What are some of the special features of other calendar systems?

Members of the Islamic faith observe Fridays as their major day of worship. The fast of Ramadan begins at sundown on the evening before the date given; there is no prohibition on working during Ramadan. The two days of required religious observance are Eid-ul-Fitr (Festival of Fastbreaking) and Eid-ul-Adha (Festival of Sacrifice). Members of the Islamic faith are prohibited from working on those two days. All of the dates of Islamic observance are tentative because they are based on the local first sightings of the lunar crescent of the new moon.

The Jewish religious day is Saturday – Shabbat – and begins at nightfall on Friday until nightfall on Saturday.
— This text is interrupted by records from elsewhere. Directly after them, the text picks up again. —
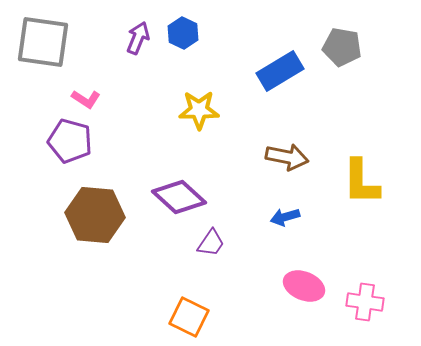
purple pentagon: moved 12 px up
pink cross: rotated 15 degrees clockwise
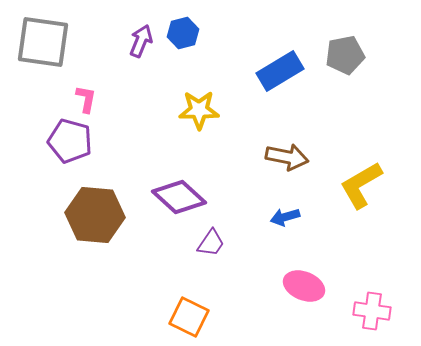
blue hexagon: rotated 20 degrees clockwise
purple arrow: moved 3 px right, 3 px down
gray pentagon: moved 3 px right, 8 px down; rotated 21 degrees counterclockwise
pink L-shape: rotated 112 degrees counterclockwise
yellow L-shape: moved 3 px down; rotated 60 degrees clockwise
pink cross: moved 7 px right, 9 px down
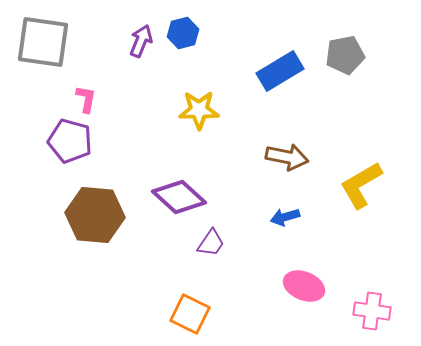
orange square: moved 1 px right, 3 px up
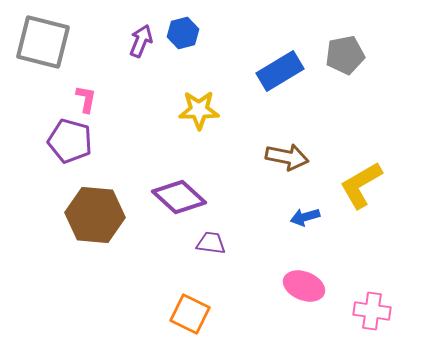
gray square: rotated 6 degrees clockwise
blue arrow: moved 20 px right
purple trapezoid: rotated 116 degrees counterclockwise
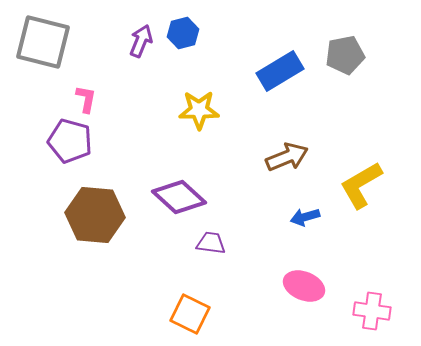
brown arrow: rotated 33 degrees counterclockwise
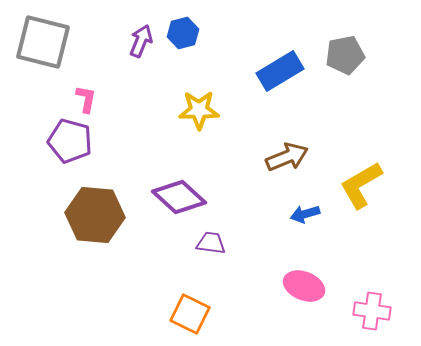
blue arrow: moved 3 px up
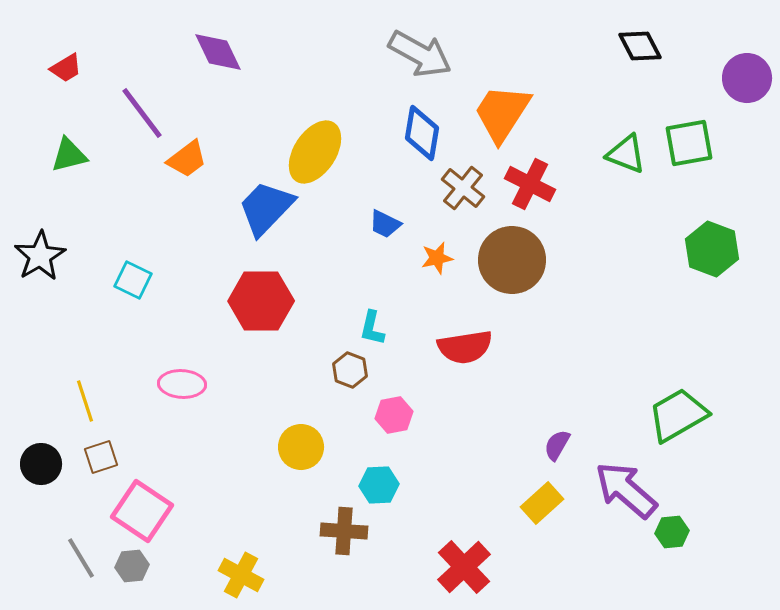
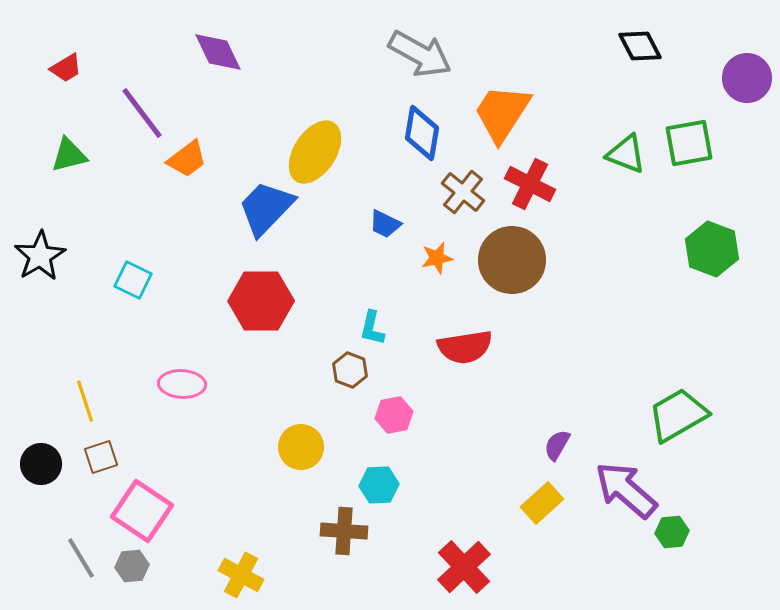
brown cross at (463, 188): moved 4 px down
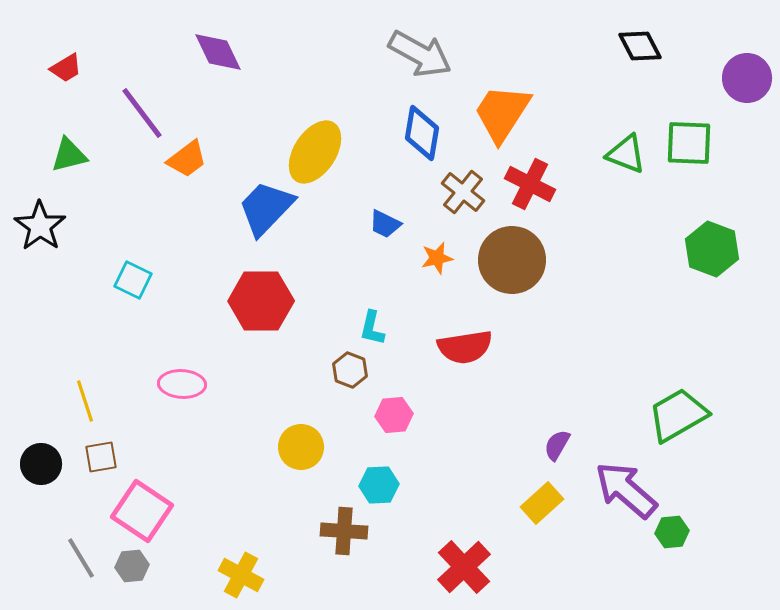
green square at (689, 143): rotated 12 degrees clockwise
black star at (40, 256): moved 30 px up; rotated 6 degrees counterclockwise
pink hexagon at (394, 415): rotated 6 degrees clockwise
brown square at (101, 457): rotated 8 degrees clockwise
All days of religious significance for the Jewish faith begin at sundown on the evening before the date given.

The Bahà’í year begins at the spring equinox, on March 21. Their calendar is comprised of 19 months, each 19 days long, and four “intercalary days (February 26 – March 1). The Baha’i day begins at sundown before the date listed and end at sundown on the date listed. The Baha’i Fast is observed every year from March 2 – March 20. Children under the age of 15, the elderly, pregnant and nursing mothers, those who are ill or engaged in heavy labour are exempt from observing the Fast.

Until March 31, 1998, the Sikhs used the Hindu lunisolar (Bikrami) calendar to determine their feast days. They now use their own solar Nanakshahi Calendar which started on March 14th , 1999. The era (1 Chet 1 Nanakshahi) is the date of the birth of the first Guru, Nanak Dev, in 1469. Although all observances are now fixed, Guru Nanak’s birthday and Holla Mohalla continue to be moveable feasts based on the lunar calendar.
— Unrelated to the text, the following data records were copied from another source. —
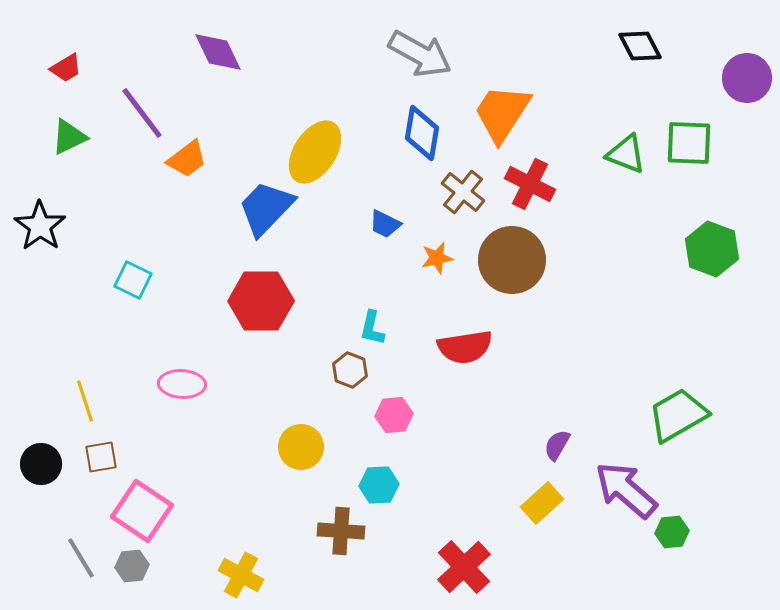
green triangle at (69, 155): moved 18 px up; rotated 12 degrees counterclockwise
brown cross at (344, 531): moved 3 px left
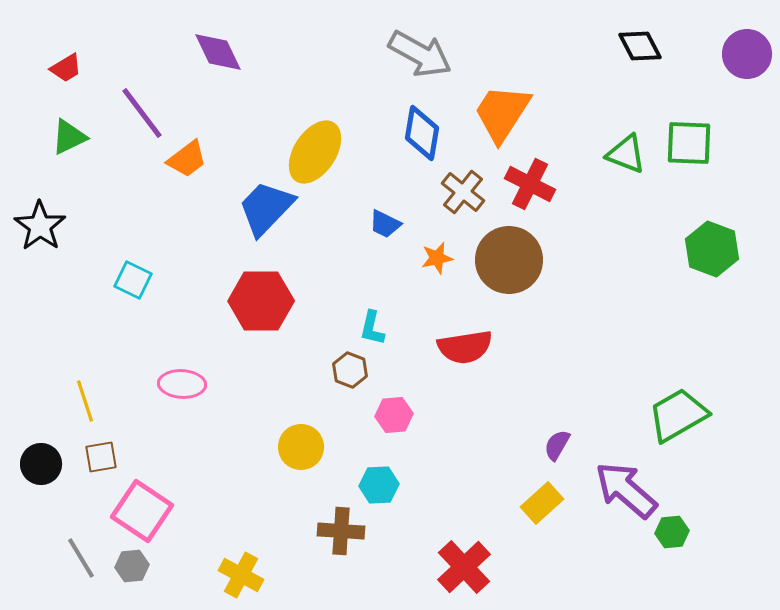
purple circle at (747, 78): moved 24 px up
brown circle at (512, 260): moved 3 px left
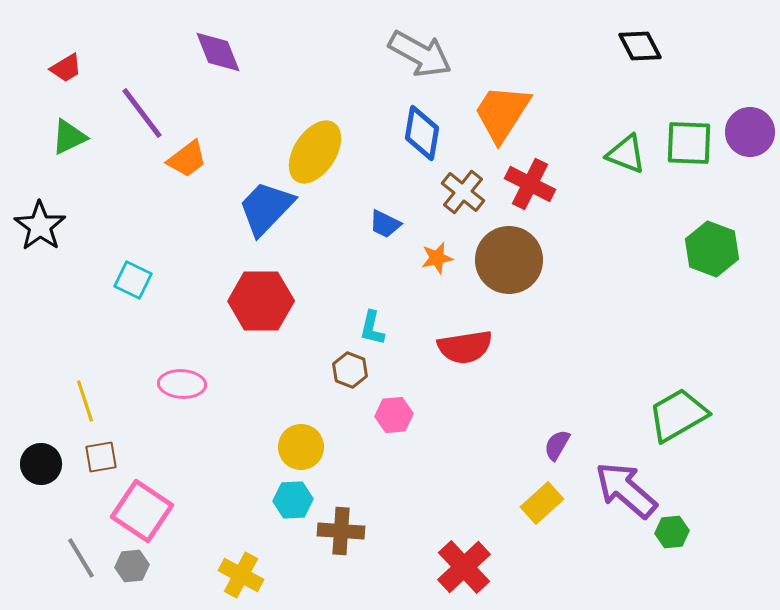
purple diamond at (218, 52): rotated 4 degrees clockwise
purple circle at (747, 54): moved 3 px right, 78 px down
cyan hexagon at (379, 485): moved 86 px left, 15 px down
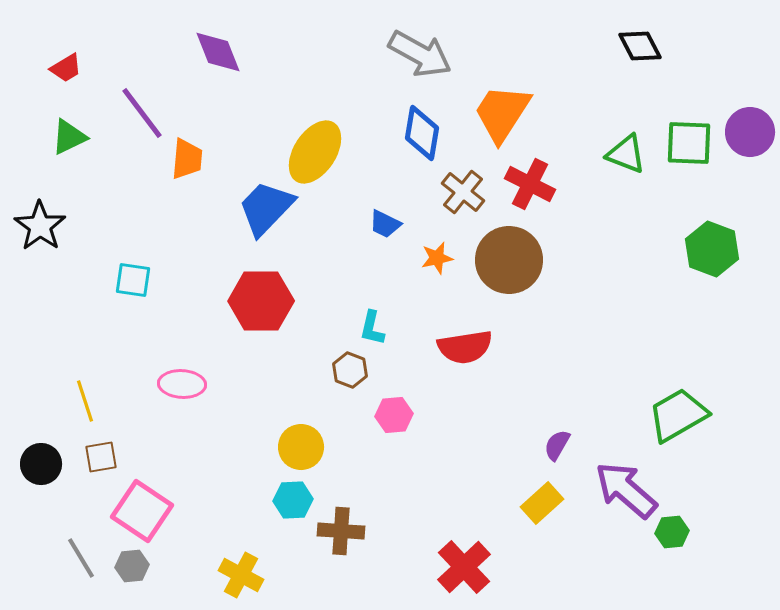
orange trapezoid at (187, 159): rotated 48 degrees counterclockwise
cyan square at (133, 280): rotated 18 degrees counterclockwise
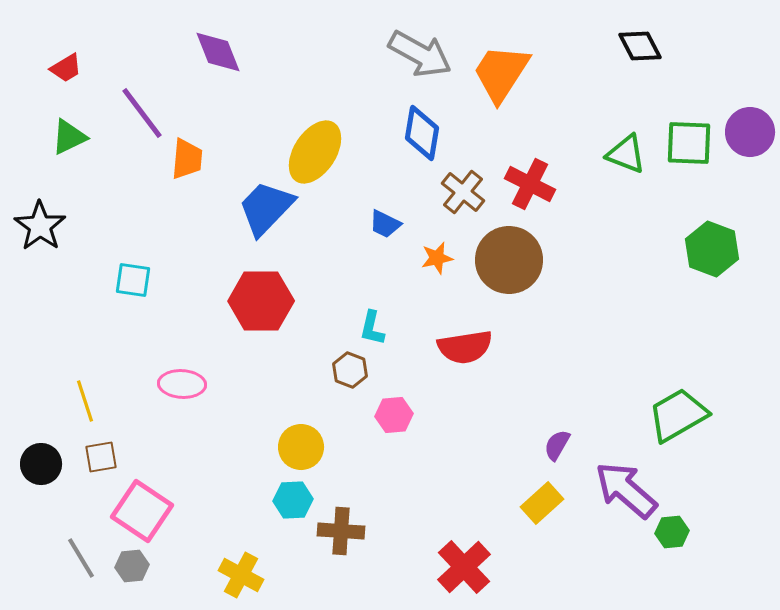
orange trapezoid at (502, 113): moved 1 px left, 40 px up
Most Buddhists with the exception of the Japanese Buddhists, use the Lunar calendar. Dates of Buddhist festivals vary between different traditions and from country to country. For example, people from Thailand, Burma and Sri Lanka celebrate their New Year in mid-April, whereas Chinese, Vietnamese and Korean Buddhists follow the lunar calendar and celebrate it in January or February. Tibetan Buddhists usually celebrate a month later.

The Christian faith has three separate calendars:

The Western or Gregorian calendar is that of the Roman Catholic and Protestant Churches.

The Orthodox or Julian Calendar is divided into 12 months of 30 days each, and a 13th month of 5 or 6 days at the end of the year, hence the date for Christmas is on Jan. 7th. It is the same as the Western Calendar for all fixed feasts but uses the Julian calendar for moveable feasts such as Easter and is used primarily by the Greek and Cypriot Orthodox Churches. This calendar is used mainly in eastern Europe, eastern Mediterranean, Russia, Romania, Serbia, Greece, Bulgaria, Georgia, Cyprus, Czech, Slovenia, Poland and Albania.

The Orthodox Coptic Calendar is 13 days behind the Julian Calendar and is used by most other Orthodox churches such as most of the churches in Egypt, Ethiopia, Entrea, Sudan and the Middle East.